### Aim of the task
The result should be an exact copy of every record, with no pictures kept.

(Provided data)

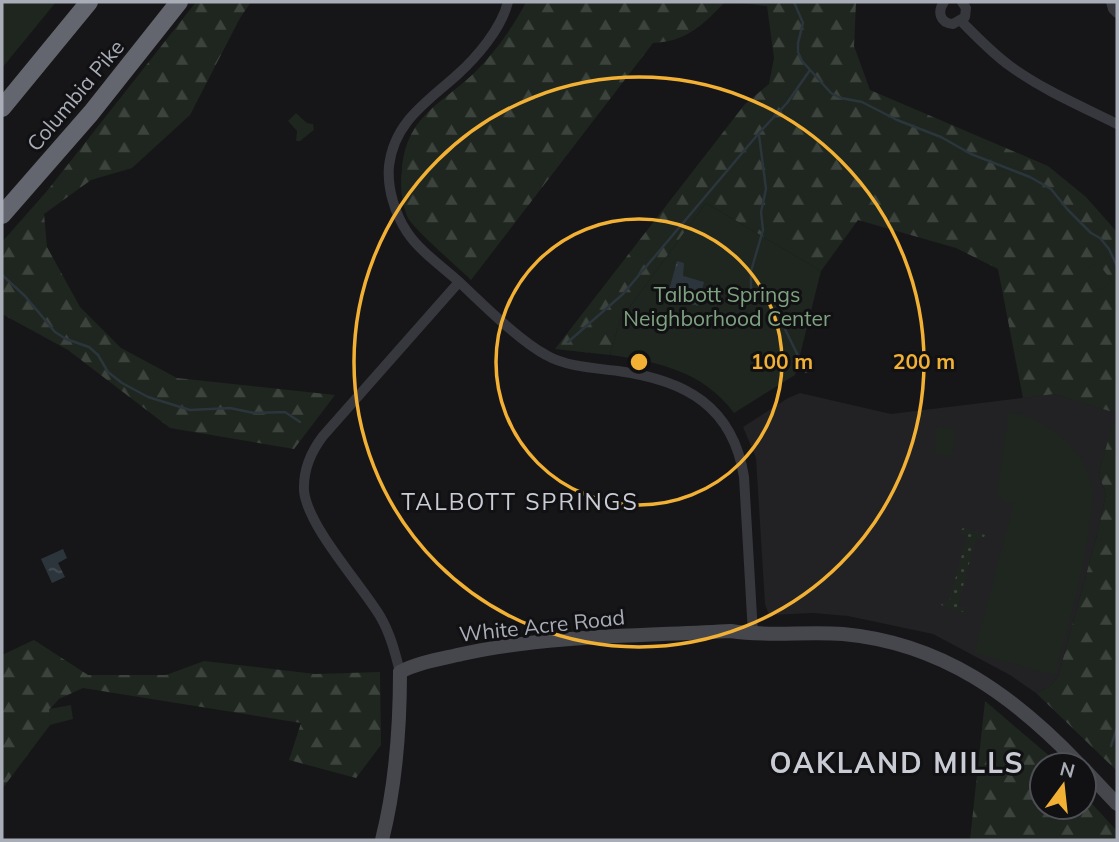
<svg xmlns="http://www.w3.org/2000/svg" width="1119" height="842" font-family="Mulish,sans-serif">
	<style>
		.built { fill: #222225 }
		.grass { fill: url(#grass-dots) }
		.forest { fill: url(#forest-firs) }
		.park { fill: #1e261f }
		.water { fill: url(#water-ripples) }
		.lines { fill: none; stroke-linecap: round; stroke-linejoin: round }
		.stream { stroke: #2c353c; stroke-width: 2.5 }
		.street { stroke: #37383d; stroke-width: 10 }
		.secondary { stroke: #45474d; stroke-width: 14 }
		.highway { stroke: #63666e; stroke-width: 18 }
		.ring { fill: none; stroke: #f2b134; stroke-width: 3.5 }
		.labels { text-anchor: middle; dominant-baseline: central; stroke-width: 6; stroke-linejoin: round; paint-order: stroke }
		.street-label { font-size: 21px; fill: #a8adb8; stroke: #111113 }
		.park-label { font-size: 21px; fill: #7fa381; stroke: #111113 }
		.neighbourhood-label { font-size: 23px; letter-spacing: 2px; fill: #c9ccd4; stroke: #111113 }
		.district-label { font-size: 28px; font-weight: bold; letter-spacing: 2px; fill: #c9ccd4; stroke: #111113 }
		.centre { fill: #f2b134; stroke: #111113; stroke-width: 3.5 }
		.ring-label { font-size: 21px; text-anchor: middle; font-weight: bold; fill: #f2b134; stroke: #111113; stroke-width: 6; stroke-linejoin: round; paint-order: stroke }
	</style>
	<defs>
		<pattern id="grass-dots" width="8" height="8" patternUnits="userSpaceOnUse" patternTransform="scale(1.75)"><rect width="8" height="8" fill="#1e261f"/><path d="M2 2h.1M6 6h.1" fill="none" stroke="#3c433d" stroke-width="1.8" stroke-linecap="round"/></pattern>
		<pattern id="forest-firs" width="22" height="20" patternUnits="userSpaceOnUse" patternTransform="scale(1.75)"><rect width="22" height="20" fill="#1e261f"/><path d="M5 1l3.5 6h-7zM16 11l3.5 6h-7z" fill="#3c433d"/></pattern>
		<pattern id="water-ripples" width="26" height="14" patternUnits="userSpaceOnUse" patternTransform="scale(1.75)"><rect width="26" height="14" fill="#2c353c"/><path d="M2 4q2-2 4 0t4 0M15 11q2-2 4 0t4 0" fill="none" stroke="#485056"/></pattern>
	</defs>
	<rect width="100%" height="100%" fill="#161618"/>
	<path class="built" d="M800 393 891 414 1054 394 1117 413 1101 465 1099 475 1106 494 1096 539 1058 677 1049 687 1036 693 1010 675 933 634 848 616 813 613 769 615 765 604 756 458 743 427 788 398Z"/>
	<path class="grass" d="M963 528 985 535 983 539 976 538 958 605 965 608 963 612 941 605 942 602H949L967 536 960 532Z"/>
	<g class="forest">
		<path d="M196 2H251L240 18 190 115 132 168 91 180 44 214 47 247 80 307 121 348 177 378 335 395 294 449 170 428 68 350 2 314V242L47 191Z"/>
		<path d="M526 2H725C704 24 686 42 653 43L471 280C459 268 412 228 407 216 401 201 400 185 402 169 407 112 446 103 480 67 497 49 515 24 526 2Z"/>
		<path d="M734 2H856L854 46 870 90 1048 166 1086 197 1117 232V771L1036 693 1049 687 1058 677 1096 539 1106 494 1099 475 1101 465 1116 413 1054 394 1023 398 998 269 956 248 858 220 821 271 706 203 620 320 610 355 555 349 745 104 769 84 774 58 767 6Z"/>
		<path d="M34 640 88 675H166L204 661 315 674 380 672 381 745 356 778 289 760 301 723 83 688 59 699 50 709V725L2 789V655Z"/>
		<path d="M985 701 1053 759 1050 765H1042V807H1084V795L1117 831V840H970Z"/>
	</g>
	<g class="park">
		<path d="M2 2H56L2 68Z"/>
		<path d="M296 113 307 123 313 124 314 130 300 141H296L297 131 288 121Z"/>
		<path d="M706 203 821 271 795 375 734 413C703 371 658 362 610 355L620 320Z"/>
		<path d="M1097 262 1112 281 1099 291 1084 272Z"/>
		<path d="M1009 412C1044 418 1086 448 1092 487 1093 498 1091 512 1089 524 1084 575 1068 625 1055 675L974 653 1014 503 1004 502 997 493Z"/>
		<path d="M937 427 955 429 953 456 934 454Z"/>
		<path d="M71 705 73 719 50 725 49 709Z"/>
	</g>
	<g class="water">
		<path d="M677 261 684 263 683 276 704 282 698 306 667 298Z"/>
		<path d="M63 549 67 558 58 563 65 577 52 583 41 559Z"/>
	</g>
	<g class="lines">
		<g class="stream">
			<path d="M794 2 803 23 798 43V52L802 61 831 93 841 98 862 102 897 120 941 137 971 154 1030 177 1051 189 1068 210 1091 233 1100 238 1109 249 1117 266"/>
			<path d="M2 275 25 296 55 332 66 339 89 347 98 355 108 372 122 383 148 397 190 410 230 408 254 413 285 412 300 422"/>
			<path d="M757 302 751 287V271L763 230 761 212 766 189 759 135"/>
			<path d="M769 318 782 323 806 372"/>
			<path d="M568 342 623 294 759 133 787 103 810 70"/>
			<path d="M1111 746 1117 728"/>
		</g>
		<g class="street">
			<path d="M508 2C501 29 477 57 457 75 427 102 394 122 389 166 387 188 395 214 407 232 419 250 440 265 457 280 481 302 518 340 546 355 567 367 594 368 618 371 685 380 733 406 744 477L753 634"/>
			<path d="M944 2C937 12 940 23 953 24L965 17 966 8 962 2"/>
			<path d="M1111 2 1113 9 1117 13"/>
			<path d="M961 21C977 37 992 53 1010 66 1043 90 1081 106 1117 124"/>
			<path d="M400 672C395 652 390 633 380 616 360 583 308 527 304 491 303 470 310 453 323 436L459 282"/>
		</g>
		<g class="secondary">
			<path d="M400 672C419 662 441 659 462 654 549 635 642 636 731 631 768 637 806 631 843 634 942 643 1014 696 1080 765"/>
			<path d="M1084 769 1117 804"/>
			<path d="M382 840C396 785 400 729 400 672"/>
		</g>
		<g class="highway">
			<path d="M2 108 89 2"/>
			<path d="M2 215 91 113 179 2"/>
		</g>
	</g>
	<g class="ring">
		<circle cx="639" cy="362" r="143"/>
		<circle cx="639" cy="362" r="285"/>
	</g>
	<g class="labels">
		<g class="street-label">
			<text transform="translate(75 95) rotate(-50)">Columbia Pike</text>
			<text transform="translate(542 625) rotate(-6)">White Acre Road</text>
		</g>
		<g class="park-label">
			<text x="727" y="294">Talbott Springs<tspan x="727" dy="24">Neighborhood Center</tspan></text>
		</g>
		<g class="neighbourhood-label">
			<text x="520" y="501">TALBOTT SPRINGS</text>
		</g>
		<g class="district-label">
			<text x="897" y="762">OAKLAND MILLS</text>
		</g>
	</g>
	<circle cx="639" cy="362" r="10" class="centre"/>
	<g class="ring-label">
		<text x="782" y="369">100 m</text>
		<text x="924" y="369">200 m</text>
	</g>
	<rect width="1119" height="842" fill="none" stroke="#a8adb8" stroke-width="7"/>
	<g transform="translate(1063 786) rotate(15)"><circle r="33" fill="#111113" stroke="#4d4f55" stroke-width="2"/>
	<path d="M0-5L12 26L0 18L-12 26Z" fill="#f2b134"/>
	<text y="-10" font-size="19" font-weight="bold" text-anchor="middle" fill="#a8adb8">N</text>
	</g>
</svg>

(End Provided data)

### Problem solution
<svg xmlns="http://www.w3.org/2000/svg" width="1119" height="842" font-family="Mulish,sans-serif">
	<style>
		.built { fill: #222225 }
		.grass { fill: url(#grass-dots) }
		.forest { fill: url(#forest-firs) }
		.park { fill: #1e261f }
		.water { fill: url(#water-ripples) }
		.lines { fill: none; stroke-linecap: round; stroke-linejoin: round }
		.stream { stroke: #2c353c; stroke-width: 2.5 }
		.street { stroke: #37383d; stroke-width: 10 }
		.secondary { stroke: #45474d; stroke-width: 14 }
		.highway { stroke: #63666e; stroke-width: 18 }
		.ring { fill: none; stroke: #f2b134; stroke-width: 3.5 }
		.labels { text-anchor: middle; dominant-baseline: central; stroke-width: 6; stroke-linejoin: round; paint-order: stroke }
		.street-label { font-size: 21px; fill: #a8adb8; stroke: #111113 }
		.park-label { font-size: 21px; fill: #7fa381; stroke: #111113 }
		.neighbourhood-label { font-size: 23px; letter-spacing: 2px; fill: #c9ccd4; stroke: #111113 }
		.district-label { font-size: 28px; font-weight: bold; letter-spacing: 2px; fill: #c9ccd4; stroke: #111113 }
		.centre { fill: #f2b134; stroke: #111113; stroke-width: 3.5 }
		.ring-label { font-size: 21px; text-anchor: middle; font-weight: bold; fill: #f2b134; stroke: #111113; stroke-width: 6; stroke-linejoin: round; paint-order: stroke }
	</style>
	<defs>
		<pattern id="grass-dots" width="8" height="8" patternUnits="userSpaceOnUse" patternTransform="scale(1.75)"><rect width="8" height="8" fill="#1e261f"/><path d="M2 2h.1M6 6h.1" fill="none" stroke="#3c433d" stroke-width="1.8" stroke-linecap="round"/></pattern>
		<pattern id="forest-firs" width="22" height="20" patternUnits="userSpaceOnUse" patternTransform="scale(1.75)"><rect width="22" height="20" fill="#1e261f"/><path d="M5 1l3.5 6h-7zM16 11l3.5 6h-7z" fill="#3c433d"/></pattern>
		<pattern id="water-ripples" width="26" height="14" patternUnits="userSpaceOnUse" patternTransform="scale(1.75)"><rect width="26" height="14" fill="#2c353c"/><path d="M2 4q2-2 4 0t4 0M15 11q2-2 4 0t4 0" fill="none" stroke="#485056"/></pattern>
	</defs>
	<rect width="100%" height="100%" fill="#161618"/>
	<path class="built" d="M800 393 891 414 1054 394 1117 413 1101 465 1099 475 1106 494 1096 539 1058 677 1049 687 1036 693 1010 675 933 634 848 616 813 613 769 615 765 604 756 458 743 427 788 398Z"/>
	<path class="grass" d="M963 528 985 535 983 539 976 538 958 605 965 608 963 612 941 605 942 602H949L967 536 960 532Z"/>
	<g class="forest">
		<path d="M196 2H251L240 18 190 115 132 168 91 180 44 214 47 247 80 307 121 348 177 378 335 395 294 449 170 428 68 350 2 314V242L47 191Z"/>
		<path d="M526 2H725C704 24 686 42 653 43L471 280C459 268 412 228 407 216 401 201 400 185 402 169 407 112 446 103 480 67 497 49 515 24 526 2Z"/>
		<path d="M734 2H856L854 46 870 90 1048 166 1086 197 1117 232V771L1036 693 1049 687 1058 677 1096 539 1106 494 1099 475 1101 465 1116 413 1054 394 1023 398 998 269 956 248 858 220 821 271 706 203 620 320 610 355 555 349 745 104 769 84 774 58 767 6Z"/>
		<path d="M34 640 88 675H166L204 661 315 674 380 672 381 745 356 778 289 760 301 723 83 688 59 699 50 709V725L2 789V655Z"/>
		<path d="M985 701 1053 759 1050 765H1042V807H1084V795L1117 831V840H970Z"/>
	</g>
	<g class="park">
		<path d="M2 2H56L2 68Z"/>
		<path d="M296 113 307 123 313 124 314 130 300 141H296L297 131 288 121Z"/>
		<path d="M706 203 821 271 795 375 734 413C703 371 658 362 610 355L620 320Z"/>
		<path d="M1097 262 1112 281 1099 291 1084 272Z"/>
		<path d="M1009 412C1044 418 1086 448 1092 487 1093 498 1091 512 1089 524 1084 575 1068 625 1055 675L974 653 1014 503 1004 502 997 493Z"/>
		<path d="M937 427 955 429 953 456 934 454Z"/>
		<path d="M71 705 73 719 50 725 49 709Z"/>
	</g>
	<g class="water">
		<path d="M677 261 684 263 683 276 704 282 698 306 667 298Z"/>
		<path d="M63 549 67 558 58 563 65 577 52 583 41 559Z"/>
	</g>
	<g class="lines">
		<g class="stream">
			<path d="M794 2 803 23 798 43V52L802 61 831 93 841 98 862 102 897 120 941 137 971 154 1030 177 1051 189 1068 210 1091 233 1100 238 1109 249 1117 266"/>
			<path d="M2 275 25 296 55 332 66 339 89 347 98 355 108 372 122 383 148 397 190 410 230 408 254 413 285 412 300 422"/>
			<path d="M757 302 751 287V271L763 230 761 212 766 189 759 135"/>
			<path d="M769 318 782 323 806 372"/>
			<path d="M568 342 623 294 759 133 787 103 810 70"/>
			<path d="M1111 746 1117 728"/>
		</g>
		<g class="street">
			<path d="M508 2C501 29 477 57 457 75 427 102 394 122 389 166 387 188 395 214 407 232 419 250 440 265 457 280 481 302 518 340 546 355 567 367 594 368 618 371 685 380 733 406 744 477L753 634"/>
			<path d="M944 2C937 12 940 23 953 24L965 17 966 8 962 2"/>
			<path d="M1111 2 1113 9 1117 13"/>
			<path d="M961 21C977 37 992 53 1010 66 1043 90 1081 106 1117 124"/>
			<path d="M400 672C395 652 390 633 380 616 360 583 308 527 304 491 303 470 310 453 323 436L459 282"/>
		</g>
		<g class="secondary">
			<path d="M400 672C419 662 441 659 462 654 549 635 642 636 731 631 768 637 806 631 843 634 942 643 1014 696 1080 765"/>
			<path d="M1084 769 1117 804"/>
			<path d="M382 840C396 785 400 729 400 672"/>
		</g>
		<g class="highway">
			<path d="M2 108 89 2"/>
			<path d="M2 215 91 113 179 2"/>
		</g>
	</g>
	<g class="ring">
		<circle cx="639" cy="362" r="143"/>
		<circle cx="639" cy="362" r="285"/>
	</g>
	<g class="labels">
		<g class="street-label">
			<text transform="translate(75 95) rotate(-50)">Columbia Pike</text>
			<text transform="translate(542 625) rotate(-6)">White Acre Road</text>
		</g>
		<g class="park-label">
			<text x="727" y="294">Talbott Springs<tspan x="727" dy="24">Neighborhood Center</tspan></text>
		</g>
		<g class="neighbourhood-label">
			<text x="520" y="501">TALBOTT SPRINGS</text>
		</g>
		<g class="district-label">
			<text x="897" y="762">OAKLAND MILLS</text>
		</g>
	</g>
	<circle cx="639" cy="362" r="10" class="centre"/>
	<g class="ring-label">
		<text x="782" y="369">100 m</text>
		<text x="924" y="369">200 m</text>
	</g>
	<rect width="1119" height="842" fill="none" stroke="#a8adb8" stroke-width="7"/>
	<g transform="translate(1063 786) rotate(15)"><circle r="33" fill="#111113" stroke="#4d4f55" stroke-width="2"/>
	<path d="M0-5L12 26L0 18L-12 26Z" fill="#f2b134"/>
	<text y="-10" font-size="19" font-weight="bold" text-anchor="middle" fill="#a8adb8">N</text>
	</g>
</svg>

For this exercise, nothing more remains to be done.